**INSTRUCTION**
Reproduce the material below in full, line for line, with no changes.
[[ AVAILABLE DATA open ]]
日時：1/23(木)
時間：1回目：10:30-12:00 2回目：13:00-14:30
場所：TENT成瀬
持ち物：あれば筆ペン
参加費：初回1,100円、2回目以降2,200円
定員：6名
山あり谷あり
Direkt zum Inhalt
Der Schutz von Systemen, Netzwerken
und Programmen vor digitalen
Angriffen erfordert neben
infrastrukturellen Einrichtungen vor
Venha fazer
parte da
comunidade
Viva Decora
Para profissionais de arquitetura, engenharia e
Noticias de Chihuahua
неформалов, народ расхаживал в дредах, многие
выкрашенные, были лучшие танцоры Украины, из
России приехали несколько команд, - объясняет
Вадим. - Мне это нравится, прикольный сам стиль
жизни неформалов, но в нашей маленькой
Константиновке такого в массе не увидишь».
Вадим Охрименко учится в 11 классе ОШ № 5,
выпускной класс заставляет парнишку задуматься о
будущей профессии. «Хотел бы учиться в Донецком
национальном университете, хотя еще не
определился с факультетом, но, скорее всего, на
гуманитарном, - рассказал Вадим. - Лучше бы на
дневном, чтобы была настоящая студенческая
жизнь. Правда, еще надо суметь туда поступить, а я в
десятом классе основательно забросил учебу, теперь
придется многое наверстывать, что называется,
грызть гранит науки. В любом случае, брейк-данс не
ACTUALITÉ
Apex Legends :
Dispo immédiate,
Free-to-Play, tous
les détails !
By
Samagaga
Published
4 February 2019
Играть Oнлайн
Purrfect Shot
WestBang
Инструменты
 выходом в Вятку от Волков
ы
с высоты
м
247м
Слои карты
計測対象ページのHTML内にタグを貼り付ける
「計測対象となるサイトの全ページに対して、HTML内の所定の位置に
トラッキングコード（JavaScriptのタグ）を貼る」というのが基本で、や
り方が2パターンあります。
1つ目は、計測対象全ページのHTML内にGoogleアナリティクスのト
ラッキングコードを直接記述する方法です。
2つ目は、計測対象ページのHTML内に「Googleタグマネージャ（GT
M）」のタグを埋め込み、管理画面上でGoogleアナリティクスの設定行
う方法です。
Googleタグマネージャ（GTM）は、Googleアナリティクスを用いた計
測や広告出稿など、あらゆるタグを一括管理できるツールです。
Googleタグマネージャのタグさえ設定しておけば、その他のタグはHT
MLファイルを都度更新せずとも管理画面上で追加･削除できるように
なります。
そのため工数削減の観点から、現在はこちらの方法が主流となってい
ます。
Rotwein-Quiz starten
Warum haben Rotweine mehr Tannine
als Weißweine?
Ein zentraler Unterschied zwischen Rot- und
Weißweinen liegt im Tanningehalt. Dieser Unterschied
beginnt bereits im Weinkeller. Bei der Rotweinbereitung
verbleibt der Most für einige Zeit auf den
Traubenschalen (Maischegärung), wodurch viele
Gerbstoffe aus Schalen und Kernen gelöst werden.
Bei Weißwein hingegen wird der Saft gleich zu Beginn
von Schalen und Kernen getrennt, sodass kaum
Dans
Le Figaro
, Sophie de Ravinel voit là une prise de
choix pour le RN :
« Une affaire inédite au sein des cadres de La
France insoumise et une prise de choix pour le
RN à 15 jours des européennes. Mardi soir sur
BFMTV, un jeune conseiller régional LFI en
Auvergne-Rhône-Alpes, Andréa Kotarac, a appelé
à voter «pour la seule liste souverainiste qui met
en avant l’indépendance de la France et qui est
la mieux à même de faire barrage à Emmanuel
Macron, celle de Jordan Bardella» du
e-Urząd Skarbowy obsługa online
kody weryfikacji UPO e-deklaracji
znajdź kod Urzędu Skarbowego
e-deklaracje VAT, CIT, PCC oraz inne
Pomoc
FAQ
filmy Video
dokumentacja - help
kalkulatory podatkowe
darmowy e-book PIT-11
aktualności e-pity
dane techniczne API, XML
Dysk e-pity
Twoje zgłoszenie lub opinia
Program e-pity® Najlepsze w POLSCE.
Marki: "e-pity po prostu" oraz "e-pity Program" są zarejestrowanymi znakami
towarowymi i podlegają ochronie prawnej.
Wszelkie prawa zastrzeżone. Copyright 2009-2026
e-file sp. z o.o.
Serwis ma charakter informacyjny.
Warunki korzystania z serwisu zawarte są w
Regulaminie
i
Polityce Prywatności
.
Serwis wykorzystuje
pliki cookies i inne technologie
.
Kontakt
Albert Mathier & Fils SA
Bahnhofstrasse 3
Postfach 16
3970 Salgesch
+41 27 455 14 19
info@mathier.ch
[[ AVAILABLE DATA closed ]]
**ANSWER SPACE**
日時：1/23(木)
時間：1回目：10:30-12:00 2回目：13:00-14:30
場所：TENT成瀬
持ち物：あれば筆ペン
参加費：初回1,100円、2回目以降2,200円
定員：6名
山あり谷あり
Direkt zum Inhalt
Der Schutz von Systemen, Netzwerken
und Programmen vor digitalen
Angriffen erfordert neben
infrastrukturellen Einrichtungen vor
Venha fazer
parte da
comunidade
Viva Decora
Para profissionais de arquitetura, engenharia e
Noticias de Chihuahua
неформалов, народ расхаживал в дредах, многие
выкрашенные, были лучшие танцоры Украины, из
России приехали несколько команд, - объясняет
Вадим. - Мне это нравится, прикольный сам стиль
жизни неформалов, но в нашей маленькой
Константиновке такого в массе не увидишь».
Вадим Охрименко учится в 11 классе ОШ № 5,
выпускной класс заставляет парнишку задуматься о
будущей профессии. «Хотел бы учиться в Донецком
национальном университете, хотя еще не
определился с факультетом, но, скорее всего, на
гуманитарном, - рассказал Вадим. - Лучше бы на
дневном, чтобы была настоящая студенческая
жизнь. Правда, еще надо суметь туда поступить, а я в
десятом классе основательно забросил учебу, теперь
придется многое наверстывать, что называется,
грызть гранит науки. В любом случае, брейк-данс не
ACTUALITÉ
Apex Legends :
Dispo immédiate,
Free-to-Play, tous
les détails !
By
Samagaga
Published
4 February 2019
Играть Oнлайн
Purrfect Shot
WestBang
Инструменты
 выходом в Вятку от Волков
ы
с высоты
м
247м
Слои карты
計測対象ページのHTML内にタグを貼り付ける
「計測対象となるサイトの全ページに対して、HTML内の所定の位置に
トラッキングコード（JavaScriptのタグ）を貼る」というのが基本で、や
り方が2パターンあります。
1つ目は、計測対象全ページのHTML内にGoogleアナリティクスのト
ラッキングコードを直接記述する方法です。
2つ目は、計測対象ページのHTML内に「Googleタグマネージャ（GT
M）」のタグを埋め込み、管理画面上でGoogleアナリティクスの設定行
う方法です。
Googleタグマネージャ（GTM）は、Googleアナリティクスを用いた計
測や広告出稿など、あらゆるタグを一括管理できるツールです。
Googleタグマネージャのタグさえ設定しておけば、その他のタグはHT
MLファイルを都度更新せずとも管理画面上で追加･削除できるように
なります。
そのため工数削減の観点から、現在はこちらの方法が主流となってい
ます。
Rotwein-Quiz starten
Warum haben Rotweine mehr Tannine
als Weißweine?
Ein zentraler Unterschied zwischen Rot- und
Weißweinen liegt im Tanningehalt. Dieser Unterschied
beginnt bereits im Weinkeller. Bei der Rotweinbereitung
verbleibt der Most für einige Zeit auf den
Traubenschalen (Maischegärung), wodurch viele
Gerbstoffe aus Schalen und Kernen gelöst werden.
Bei Weißwein hingegen wird der Saft gleich zu Beginn
von Schalen und Kernen getrennt, sodass kaum
Dans
Le Figaro
, Sophie de Ravinel voit là une prise de
choix pour le RN :
« Une affaire inédite au sein des cadres de La
France insoumise et une prise de choix pour le
RN à 15 jours des européennes. Mardi soir sur
BFMTV, un jeune conseiller régional LFI en
Auvergne-Rhône-Alpes, Andréa Kotarac, a appelé
à voter «pour la seule liste souverainiste qui met
en avant l’indépendance de la France et qui est
la mieux à même de faire barrage à Emmanuel
Macron, celle de Jordan Bardella» du
e-Urząd Skarbowy obsługa online
kody weryfikacji UPO e-deklaracji
znajdź kod Urzędu Skarbowego
e-deklaracje VAT, CIT, PCC oraz inne
Pomoc
FAQ
filmy Video
dokumentacja - help
kalkulatory podatkowe
darmowy e-book PIT-11
aktualności e-pity
dane techniczne API, XML
Dysk e-pity
Twoje zgłoszenie lub opinia
Program e-pity® Najlepsze w POLSCE.
Marki: "e-pity po prostu" oraz "e-pity Program" są zarejestrowanymi znakami
towarowymi i podlegają ochronie prawnej.
Wszelkie prawa zastrzeżone. Copyright 2009-2026
e-file sp. z o.o.
Serwis ma charakter informacyjny.
Warunki korzystania z serwisu zawarte są w
Regulaminie
i
Polityce Prywatności
.
Serwis wykorzystuje
pliki cookies i inne technologie
.
Kontakt
Albert Mathier & Fils SA
Bahnhofstrasse 3
Postfach 16
3970 Salgesch
+41 27 455 14 19
info@mathier.ch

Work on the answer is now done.